(Saved data entries)
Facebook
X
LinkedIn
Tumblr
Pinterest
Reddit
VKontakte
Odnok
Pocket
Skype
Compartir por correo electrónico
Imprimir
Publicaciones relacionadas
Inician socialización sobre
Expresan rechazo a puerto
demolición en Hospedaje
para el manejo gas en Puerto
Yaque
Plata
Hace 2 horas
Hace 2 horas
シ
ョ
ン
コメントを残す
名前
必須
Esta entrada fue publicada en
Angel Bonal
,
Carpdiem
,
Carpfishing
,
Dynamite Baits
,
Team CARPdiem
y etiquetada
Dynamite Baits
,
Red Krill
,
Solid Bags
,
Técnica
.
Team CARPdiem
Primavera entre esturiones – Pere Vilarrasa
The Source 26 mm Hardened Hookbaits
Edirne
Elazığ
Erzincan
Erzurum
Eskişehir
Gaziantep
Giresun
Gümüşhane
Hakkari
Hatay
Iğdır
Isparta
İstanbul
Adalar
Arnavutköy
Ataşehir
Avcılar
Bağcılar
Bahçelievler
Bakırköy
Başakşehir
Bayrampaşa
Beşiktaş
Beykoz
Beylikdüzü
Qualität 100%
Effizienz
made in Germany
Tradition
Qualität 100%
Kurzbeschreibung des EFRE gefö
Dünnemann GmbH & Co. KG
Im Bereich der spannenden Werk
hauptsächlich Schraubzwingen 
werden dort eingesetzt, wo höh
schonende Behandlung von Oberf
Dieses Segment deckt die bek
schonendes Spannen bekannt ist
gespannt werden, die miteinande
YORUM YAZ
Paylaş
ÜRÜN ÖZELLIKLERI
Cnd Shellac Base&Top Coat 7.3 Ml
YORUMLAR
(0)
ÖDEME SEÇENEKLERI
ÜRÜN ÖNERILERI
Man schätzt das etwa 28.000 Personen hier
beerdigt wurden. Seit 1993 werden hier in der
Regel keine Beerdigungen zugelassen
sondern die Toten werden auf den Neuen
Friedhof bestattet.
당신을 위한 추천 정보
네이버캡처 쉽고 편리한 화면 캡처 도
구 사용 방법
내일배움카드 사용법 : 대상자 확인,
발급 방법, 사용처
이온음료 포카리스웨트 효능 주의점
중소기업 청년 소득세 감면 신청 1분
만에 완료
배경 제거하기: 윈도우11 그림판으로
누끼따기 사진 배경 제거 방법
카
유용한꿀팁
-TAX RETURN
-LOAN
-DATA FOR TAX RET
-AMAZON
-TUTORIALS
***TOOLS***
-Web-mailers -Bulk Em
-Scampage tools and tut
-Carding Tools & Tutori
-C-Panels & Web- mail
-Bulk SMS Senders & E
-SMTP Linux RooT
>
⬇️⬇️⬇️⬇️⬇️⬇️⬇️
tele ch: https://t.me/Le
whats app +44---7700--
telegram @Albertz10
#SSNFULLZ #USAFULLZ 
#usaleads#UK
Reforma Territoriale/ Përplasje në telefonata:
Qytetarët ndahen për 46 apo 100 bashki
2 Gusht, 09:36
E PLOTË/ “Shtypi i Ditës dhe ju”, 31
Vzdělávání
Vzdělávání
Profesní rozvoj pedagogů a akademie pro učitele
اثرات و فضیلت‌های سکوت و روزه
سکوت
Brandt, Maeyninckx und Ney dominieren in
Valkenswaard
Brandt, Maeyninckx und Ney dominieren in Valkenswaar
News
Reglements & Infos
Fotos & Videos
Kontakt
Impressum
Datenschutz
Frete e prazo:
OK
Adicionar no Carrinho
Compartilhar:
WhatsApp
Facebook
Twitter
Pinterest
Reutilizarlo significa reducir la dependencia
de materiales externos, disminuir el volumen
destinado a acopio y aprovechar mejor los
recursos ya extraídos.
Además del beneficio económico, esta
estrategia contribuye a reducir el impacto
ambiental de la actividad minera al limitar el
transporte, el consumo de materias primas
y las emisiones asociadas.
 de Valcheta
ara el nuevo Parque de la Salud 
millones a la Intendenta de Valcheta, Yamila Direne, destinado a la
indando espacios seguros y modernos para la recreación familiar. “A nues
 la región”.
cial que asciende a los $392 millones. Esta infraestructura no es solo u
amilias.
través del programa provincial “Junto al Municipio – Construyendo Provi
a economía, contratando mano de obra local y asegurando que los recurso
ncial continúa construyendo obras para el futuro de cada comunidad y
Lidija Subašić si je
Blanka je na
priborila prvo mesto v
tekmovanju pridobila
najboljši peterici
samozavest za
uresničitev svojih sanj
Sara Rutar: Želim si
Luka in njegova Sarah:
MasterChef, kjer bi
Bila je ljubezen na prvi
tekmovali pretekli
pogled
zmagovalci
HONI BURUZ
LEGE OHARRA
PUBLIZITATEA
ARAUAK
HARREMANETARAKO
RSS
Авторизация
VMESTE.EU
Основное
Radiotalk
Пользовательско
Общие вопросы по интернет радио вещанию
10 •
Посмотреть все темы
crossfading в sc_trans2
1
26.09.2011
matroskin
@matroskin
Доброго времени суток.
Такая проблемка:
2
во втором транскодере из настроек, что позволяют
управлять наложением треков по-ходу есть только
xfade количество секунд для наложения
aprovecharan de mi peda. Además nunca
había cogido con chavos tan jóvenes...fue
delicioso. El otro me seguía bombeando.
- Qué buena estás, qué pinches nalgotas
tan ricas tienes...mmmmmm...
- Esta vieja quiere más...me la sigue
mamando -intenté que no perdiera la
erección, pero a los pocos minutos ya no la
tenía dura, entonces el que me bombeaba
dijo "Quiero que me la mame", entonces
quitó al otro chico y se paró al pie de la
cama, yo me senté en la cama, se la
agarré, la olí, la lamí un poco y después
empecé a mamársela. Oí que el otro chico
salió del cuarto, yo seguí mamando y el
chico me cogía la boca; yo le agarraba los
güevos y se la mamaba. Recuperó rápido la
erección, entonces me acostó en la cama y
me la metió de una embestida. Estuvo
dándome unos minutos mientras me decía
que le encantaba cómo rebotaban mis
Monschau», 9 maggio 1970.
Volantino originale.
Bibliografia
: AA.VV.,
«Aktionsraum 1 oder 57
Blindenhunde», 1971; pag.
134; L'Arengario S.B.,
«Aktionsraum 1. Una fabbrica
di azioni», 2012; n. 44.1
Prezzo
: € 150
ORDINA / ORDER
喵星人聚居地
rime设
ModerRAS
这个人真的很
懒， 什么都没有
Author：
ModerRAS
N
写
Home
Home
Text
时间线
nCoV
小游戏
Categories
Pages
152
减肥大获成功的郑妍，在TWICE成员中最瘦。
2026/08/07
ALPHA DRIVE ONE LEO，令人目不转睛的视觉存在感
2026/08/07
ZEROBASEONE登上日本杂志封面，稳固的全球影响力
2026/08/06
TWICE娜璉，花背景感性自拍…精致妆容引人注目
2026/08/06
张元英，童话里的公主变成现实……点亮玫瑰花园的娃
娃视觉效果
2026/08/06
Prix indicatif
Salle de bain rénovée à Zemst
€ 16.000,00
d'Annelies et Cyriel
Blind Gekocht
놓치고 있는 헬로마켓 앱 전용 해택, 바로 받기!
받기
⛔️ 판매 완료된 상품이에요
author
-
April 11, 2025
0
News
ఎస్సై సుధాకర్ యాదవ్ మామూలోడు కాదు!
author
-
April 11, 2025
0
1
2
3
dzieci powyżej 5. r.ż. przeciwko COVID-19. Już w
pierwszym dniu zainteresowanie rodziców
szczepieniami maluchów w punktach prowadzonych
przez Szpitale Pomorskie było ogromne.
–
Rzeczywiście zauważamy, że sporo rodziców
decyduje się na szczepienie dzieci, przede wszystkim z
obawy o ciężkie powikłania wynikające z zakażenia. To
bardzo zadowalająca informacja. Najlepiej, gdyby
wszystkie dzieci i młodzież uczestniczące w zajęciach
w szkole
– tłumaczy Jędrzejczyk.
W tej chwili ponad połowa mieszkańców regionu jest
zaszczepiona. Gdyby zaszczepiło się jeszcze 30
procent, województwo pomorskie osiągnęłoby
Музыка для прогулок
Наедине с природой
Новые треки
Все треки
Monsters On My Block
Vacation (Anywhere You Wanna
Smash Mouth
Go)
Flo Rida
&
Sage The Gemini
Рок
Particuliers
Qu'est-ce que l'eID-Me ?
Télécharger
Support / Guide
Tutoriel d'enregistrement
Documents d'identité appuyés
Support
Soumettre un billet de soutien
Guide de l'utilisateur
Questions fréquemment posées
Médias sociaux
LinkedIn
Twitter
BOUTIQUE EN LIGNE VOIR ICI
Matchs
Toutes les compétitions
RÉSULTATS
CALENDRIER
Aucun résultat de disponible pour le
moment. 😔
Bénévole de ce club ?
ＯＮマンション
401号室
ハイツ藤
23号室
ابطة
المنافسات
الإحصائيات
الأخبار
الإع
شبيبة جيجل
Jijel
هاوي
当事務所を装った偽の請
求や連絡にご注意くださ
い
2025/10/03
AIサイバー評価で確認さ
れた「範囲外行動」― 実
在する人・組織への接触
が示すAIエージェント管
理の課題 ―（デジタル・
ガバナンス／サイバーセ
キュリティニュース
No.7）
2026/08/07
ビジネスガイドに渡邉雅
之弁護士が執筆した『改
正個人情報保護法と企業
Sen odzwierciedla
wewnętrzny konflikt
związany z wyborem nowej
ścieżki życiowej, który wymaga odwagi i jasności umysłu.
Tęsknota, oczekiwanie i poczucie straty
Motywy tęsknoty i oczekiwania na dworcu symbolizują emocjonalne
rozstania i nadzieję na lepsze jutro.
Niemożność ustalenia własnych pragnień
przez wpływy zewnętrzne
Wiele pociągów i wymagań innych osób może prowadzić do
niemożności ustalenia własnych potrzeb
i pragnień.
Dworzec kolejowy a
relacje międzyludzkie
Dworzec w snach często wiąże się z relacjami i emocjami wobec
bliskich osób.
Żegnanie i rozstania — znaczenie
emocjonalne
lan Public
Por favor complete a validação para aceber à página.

**Task objective**
Starting at the first line of the listing and ending with the line that contains "y etiquetada", format those lines as a numbered list, leaving out any blank lines.

**Response to the exercise**
1. Facebook
2. X
3. LinkedIn
4. Tumblr
5. Pinterest
6. Reddit
7. VKontakte
8. Odnok
9. Pocket
10. Skype
11. Compartir por correo electrónico
12. Imprimir
13. Publicaciones relacionadas
14. Inician socialización sobre
15. Expresan rechazo a puerto
16. demolición en Hospedaje
17. para el manejo gas en Puerto
18. Yaque
19. Plata
20. Hace 2 horas
21. Hace 2 horas
22. シ
23. ョ
24. ン
25. コメントを残す
26. 名前
27. 必須
28. Esta entrada fue publicada en
29. Angel Bonal
30. ,
31. Carpdiem
32. ,
33. Carpfishing
34. ,
35. Dynamite Baits
36. ,
37. Team CARPdiem
38. y etiquetada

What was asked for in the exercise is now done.